What you need to do — Search each line below for the word "ctrl" and list those that contain it.

Records for processing —
────────

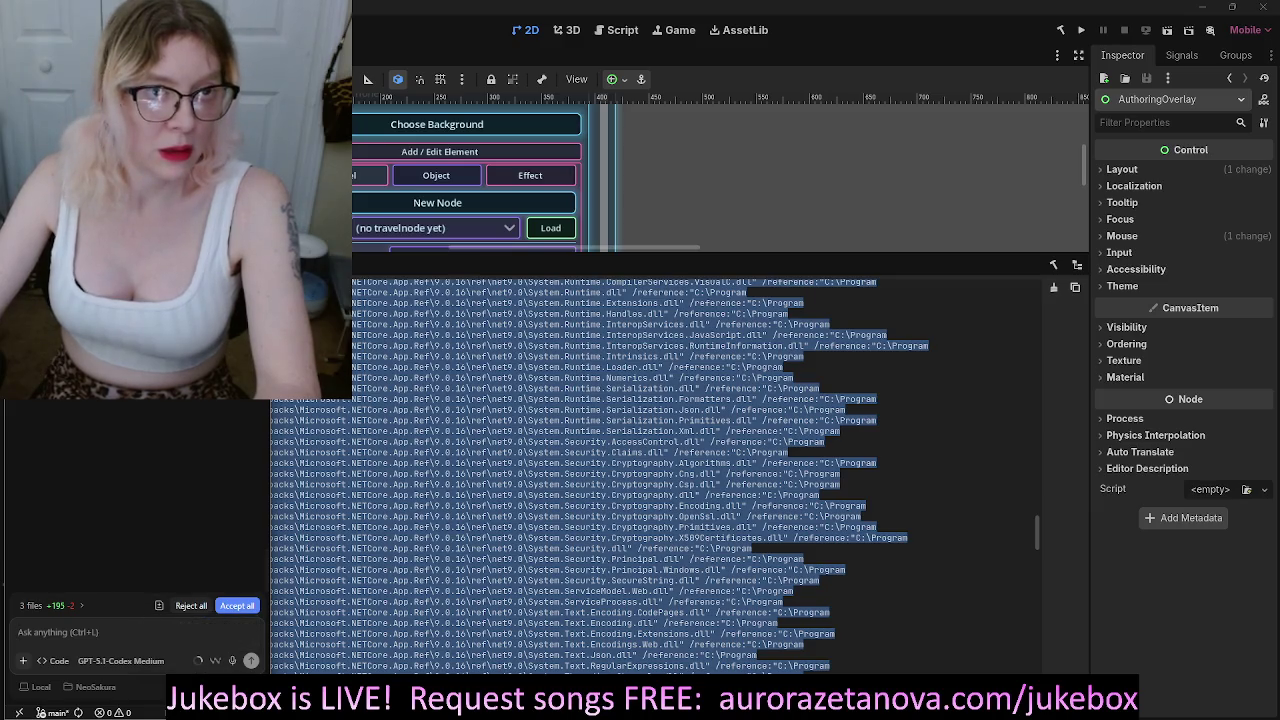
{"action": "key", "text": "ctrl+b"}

────────

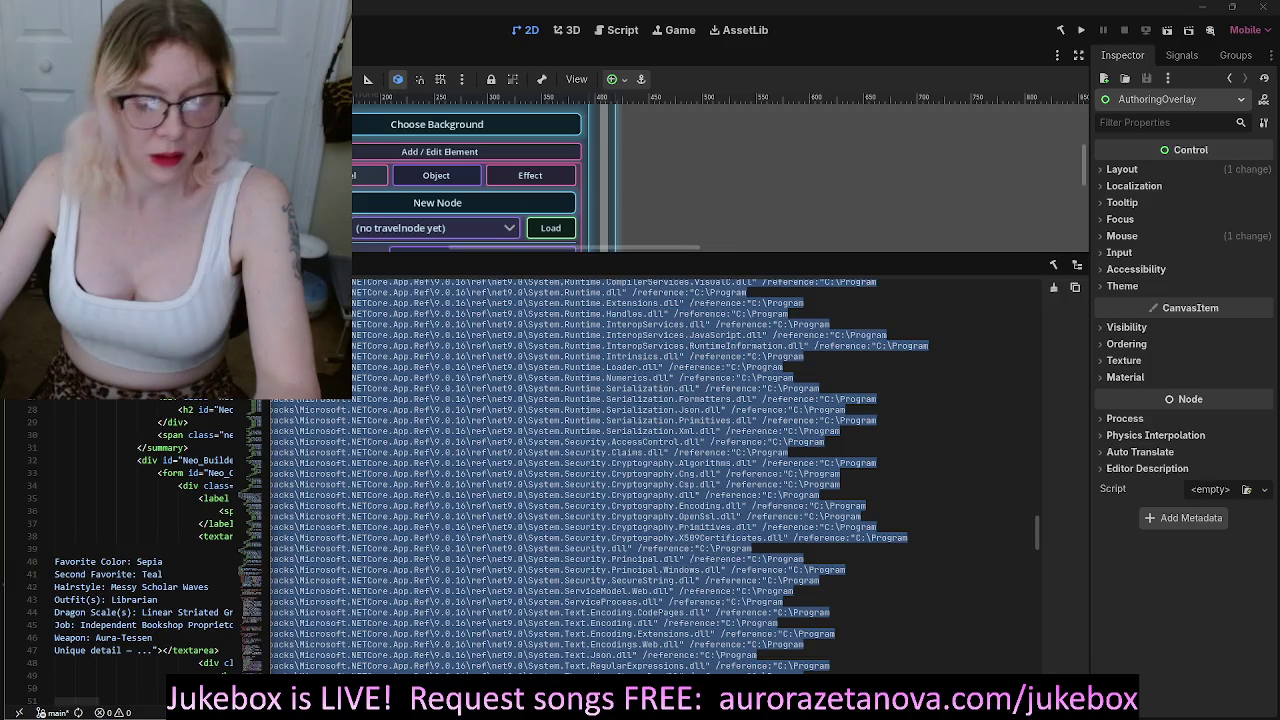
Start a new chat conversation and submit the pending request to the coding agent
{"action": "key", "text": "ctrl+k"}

────────

Result of the task —
{"action": "key", "text": "ctrl+b"}
{"action": "key", "text": "ctrl+k"}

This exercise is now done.